What to produce
Reproduce the listing starting at its first line and ending at the line containing "5: (376, 29)", with "top-left" changed to "upper-left" and nothing else altered. Leave the pictures out.

•••

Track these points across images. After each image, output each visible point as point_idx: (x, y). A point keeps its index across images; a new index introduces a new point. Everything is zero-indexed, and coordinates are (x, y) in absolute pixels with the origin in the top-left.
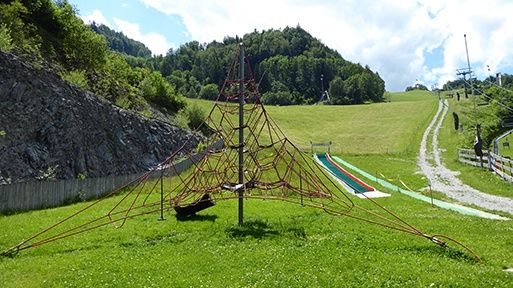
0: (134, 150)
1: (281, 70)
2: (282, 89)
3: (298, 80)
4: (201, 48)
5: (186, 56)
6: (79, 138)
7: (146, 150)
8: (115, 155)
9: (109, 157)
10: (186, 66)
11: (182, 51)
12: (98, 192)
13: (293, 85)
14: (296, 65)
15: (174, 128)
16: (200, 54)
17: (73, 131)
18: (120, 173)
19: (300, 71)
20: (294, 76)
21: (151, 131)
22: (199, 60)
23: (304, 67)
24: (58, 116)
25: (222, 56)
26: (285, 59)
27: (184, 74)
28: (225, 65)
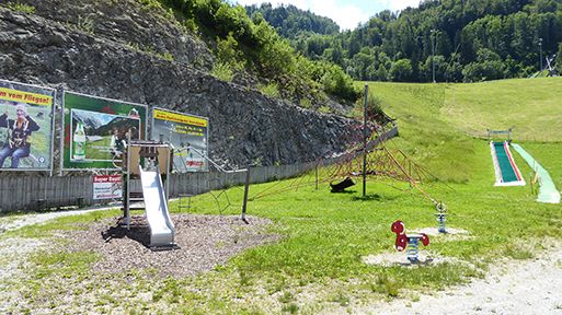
0: (314, 142)
1: (490, 34)
2: (492, 58)
3: (514, 44)
4: (394, 17)
5: (376, 29)
6: (275, 136)
7: (324, 141)
8: (299, 146)
9: (295, 148)
10: (377, 41)
11: (372, 23)
12: (287, 175)
13: (506, 51)
14: (512, 25)
15: (349, 120)
16: (392, 25)
17: (270, 131)
18: (303, 161)
19: (518, 33)
20: (508, 40)
21: (328, 125)
22: (390, 32)
23: (524, 26)
24: (261, 122)
25: (416, 25)
26: (496, 20)
27: (373, 50)
28: (421, 34)
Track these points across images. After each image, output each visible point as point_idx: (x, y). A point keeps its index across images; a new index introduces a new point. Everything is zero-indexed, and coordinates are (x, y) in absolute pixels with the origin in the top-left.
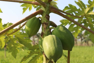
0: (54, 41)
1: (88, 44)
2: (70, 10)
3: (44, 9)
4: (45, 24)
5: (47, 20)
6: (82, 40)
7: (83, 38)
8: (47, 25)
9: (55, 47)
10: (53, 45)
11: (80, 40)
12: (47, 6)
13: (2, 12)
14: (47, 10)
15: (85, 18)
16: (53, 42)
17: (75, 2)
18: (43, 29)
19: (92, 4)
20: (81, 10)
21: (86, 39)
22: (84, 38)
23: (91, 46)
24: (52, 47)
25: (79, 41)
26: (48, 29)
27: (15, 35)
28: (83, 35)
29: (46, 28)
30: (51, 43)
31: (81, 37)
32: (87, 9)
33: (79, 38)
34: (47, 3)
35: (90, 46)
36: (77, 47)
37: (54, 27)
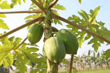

•••

Solved problem
Track these points across images. After each image, output each visible point as point_idx: (x, y). A point keeps its index across images; a new index introduces a new point. Everything is zero-indexed, and coordinates are (x, y) in absolute pixels with the origin in the upper-left.
0: (134, 150)
1: (281, 70)
2: (282, 89)
3: (298, 80)
4: (201, 48)
5: (186, 56)
6: (79, 138)
7: (146, 150)
8: (115, 155)
9: (109, 157)
10: (186, 66)
11: (182, 51)
12: (98, 192)
13: (293, 85)
14: (296, 65)
15: (174, 128)
16: (200, 54)
17: (73, 131)
18: (120, 173)
19: (300, 71)
20: (294, 76)
21: (151, 131)
22: (199, 60)
23: (304, 67)
24: (58, 116)
25: (222, 56)
26: (285, 59)
27: (184, 74)
28: (225, 65)
0: (314, 142)
1: (490, 34)
2: (492, 58)
3: (514, 44)
4: (394, 17)
5: (376, 29)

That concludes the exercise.